Some people say that Guns N ' Roses bring it on themselves, that they court disaster for notoriety's sake. Infamous for his stormy relationship with the press (Slash designed the cover of "Lies" as a pisstake on all the "shock horror" stories surrounding the band), Axl reads everything written about Guns and bears long grudges. Forms must be signed before interviews are granted. They gave the photographer who was shooting for their new album cover just 20 minutes to get the job done. And the St Louis riot was occasioned by somebody taking pictures from the crowd.
So what? What's really so bad about somebody taking a few pictures?
"Well, it was one of those things that sorta built up," Slash explains. "Okay, there were some security guys - we're talking about front line house people, right? And the guys are f***ing standing there with their arms on the stage watching the band, okay? And there was this gang of guys, and they're taking pictures and shit. And Axl says to the security, 'Are you gonna do anything about it?' And then he says, ‘Well, if you're not, I will!' That's Axl, bam, right in there. And we kept the suspense beat going, but when he got back onstage, it was just like, 'F*** this' and he threw his mike down. That's just the way he is, all right?

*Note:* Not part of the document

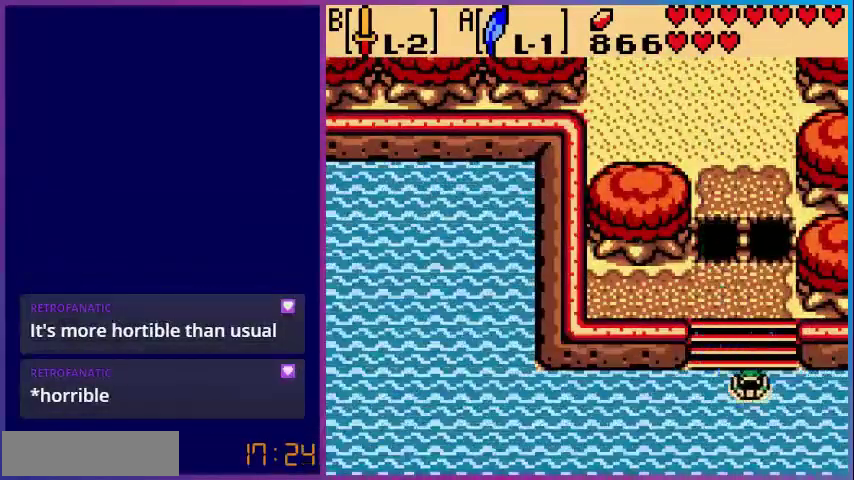
{"buttons": ["A", "DPAD_RIGHT"], "events": [[80, "DPAD_DOWN", "up"], [160, "A", "down"]]}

"Y'know, everybody's trying to pick on us because of the taking of the picture. But it wasn't about that really. It was more of like, 'C'mon, there's a f***ing rule. No cameras. Everybody's bootlegging us. Get the f***ing guy and stop it'. And the security are like, 'Oh yeah dude! Rock 'n' roll man!' That's security. So Axl just decided to take care of it himself. It makes us look like a bunch of f***ing pansies and that's not the case. It’s like, 'C'mon! Work with us!' I mean, there's enough people taping us and shit. They make a fortune.
"And really it's out of our hands, okay? I mean, there's too many people out there. I used to bootleg shit, I used to scalp tickets - I know! If we don't see it, then we don't see it. I don't give a f***. I ain't crying. But if the guy's in the front row and it's like click click click this flashing going on, you gotta tell the security to get the guy."

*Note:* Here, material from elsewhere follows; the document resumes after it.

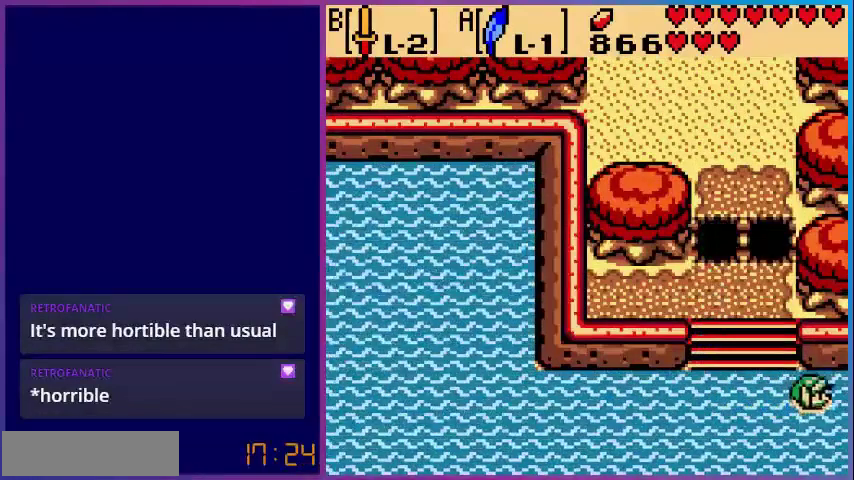
{"buttons": ["DPAD_RIGHT"], "events": [[40, "A", "up"]]}
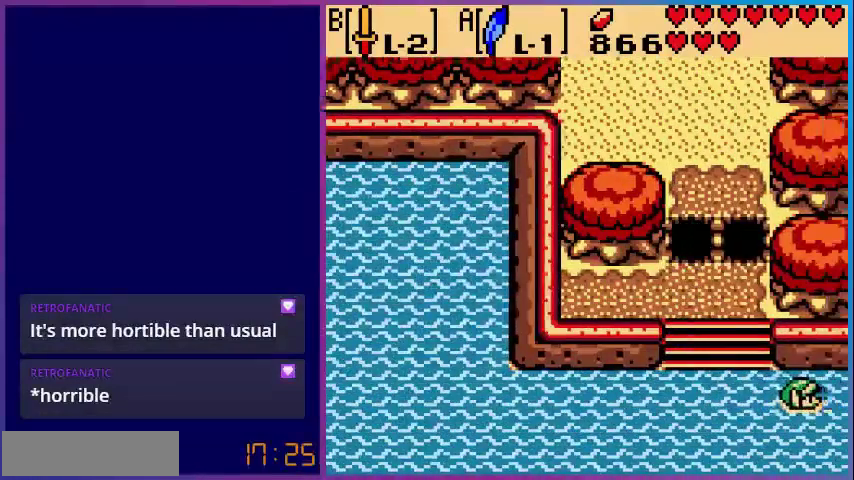
{"buttons": [], "events": [[200, "DPAD_RIGHT", "up"]]}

JUST before "Welcome To The Jungle", the graphic rampage through urban hell which Guns cameoed in a Miami bar scene for Clint Eastwood's "Dead Pool", Axl makes a speech about "the other people who no longer work for us because they got their ass fired".
He accuses them of greed, of scheduling this tour before the new album was completed because they were desperate to make more money off the back of the band and to hell with the consequences artistically. This presumably refers to Alan Niven, the manager who parted ways with Guns back in April after a long, protracted series of fallings out.
At one point Axl and Niven wouldn't even speak - the manager thought the band had gone mad for wanting to include 12-minute songs on the new album and the singer thought it was none of his f***ing business. Niven's ex-partner, Doug Goldstein, now manages Guns.
Slash brings a different perspective to playing material from the "Use Your Illusion" albums before anybody's had a chance to buy them.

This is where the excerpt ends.